__What the task asks__: Among the lines of the entries below, count those containing the word "format" and answer with the number only.

═══ Material provided

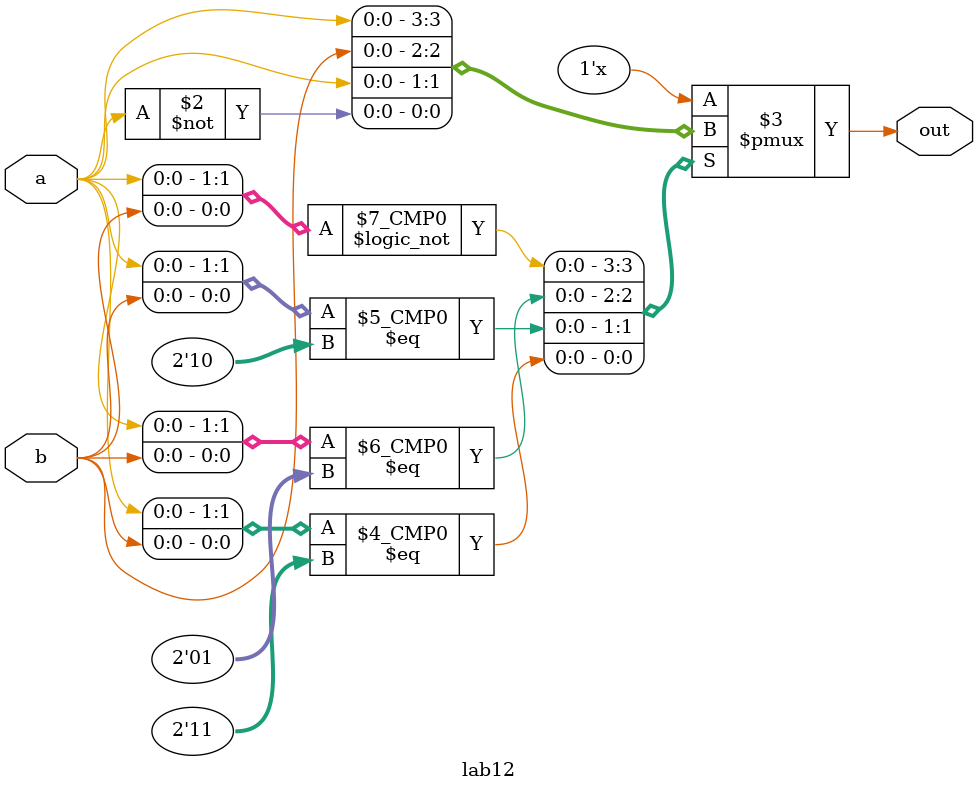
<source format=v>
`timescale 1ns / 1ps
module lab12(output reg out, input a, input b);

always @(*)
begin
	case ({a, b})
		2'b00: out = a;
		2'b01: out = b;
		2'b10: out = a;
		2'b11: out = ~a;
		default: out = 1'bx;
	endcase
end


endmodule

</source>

══════
═══ Material provided

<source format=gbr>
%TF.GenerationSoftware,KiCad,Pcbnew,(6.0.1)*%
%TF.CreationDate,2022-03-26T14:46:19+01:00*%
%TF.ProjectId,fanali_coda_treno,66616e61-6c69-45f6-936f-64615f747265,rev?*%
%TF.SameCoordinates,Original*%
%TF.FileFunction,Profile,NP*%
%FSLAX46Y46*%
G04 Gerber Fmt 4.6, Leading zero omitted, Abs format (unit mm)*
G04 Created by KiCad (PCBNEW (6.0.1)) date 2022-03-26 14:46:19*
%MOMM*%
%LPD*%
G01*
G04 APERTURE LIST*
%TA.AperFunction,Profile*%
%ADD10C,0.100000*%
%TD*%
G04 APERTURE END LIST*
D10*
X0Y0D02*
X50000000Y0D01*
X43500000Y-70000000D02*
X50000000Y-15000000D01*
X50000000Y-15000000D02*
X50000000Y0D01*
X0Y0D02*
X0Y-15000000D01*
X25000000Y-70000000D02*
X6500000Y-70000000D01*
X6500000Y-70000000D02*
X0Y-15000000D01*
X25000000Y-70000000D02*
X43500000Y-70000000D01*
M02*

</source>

══════

__The answer__: 3